This isn’t paleo. But it is gluten free and vegan. And tasty. And good to feed to people who can’t chew or consume solid foods, for whatever reason.
The original recipe comes from ‘Vegetarian Cooking for Everyone’ by Deborah Madison, but I find the original bland, so all the flavor components have been upped in my version.
1. Combine 1 c red lentils and 3 c water in a medium pan with 1/2 tsp salt. Bring to a boil and lower to simmer for 20 min, or until the lentils are mushy. If you need to add more water, do so, but be sparing. I’d suggest skimming off the scum that accumulates while the lentils are cooking.
2. While the lentils are cooking, dice a 1/2 jalapeno pepper with a bit less than a thumbs amount of fresh (peeled if you wish) ginger, and 2 cloves of garlic. Chop these all together on the cutting board until it becomes semi-pasty-ish. If you want the spice of the jalapeno, keep the seeds, otherwise deseed it. I might use more next time, as I think it could use more kick.
3. When the lentils are done, add in the jalapeno/ginger/garlic mixture.
4. Add in coconut cream to taste. I suggest buying the Thai kitchen coconut milk, as I find it has the best cream top to it of the brands we’ve tried.
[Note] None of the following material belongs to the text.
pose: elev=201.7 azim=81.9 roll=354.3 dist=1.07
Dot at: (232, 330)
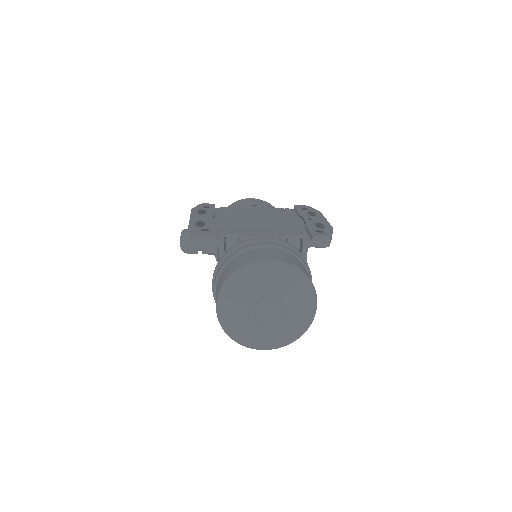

When you open the can, the thick stuff on top is the cream. Add a few tablespoons to the lentil mixture. If you don’t like the taste of coconut like me, don’t worry, you won’t taste it as long as you don’t over coconut cream the mixture.
5. Mix well and serve.
Makes two servings if serving by itself. More if it’s being served as a pre-meal course.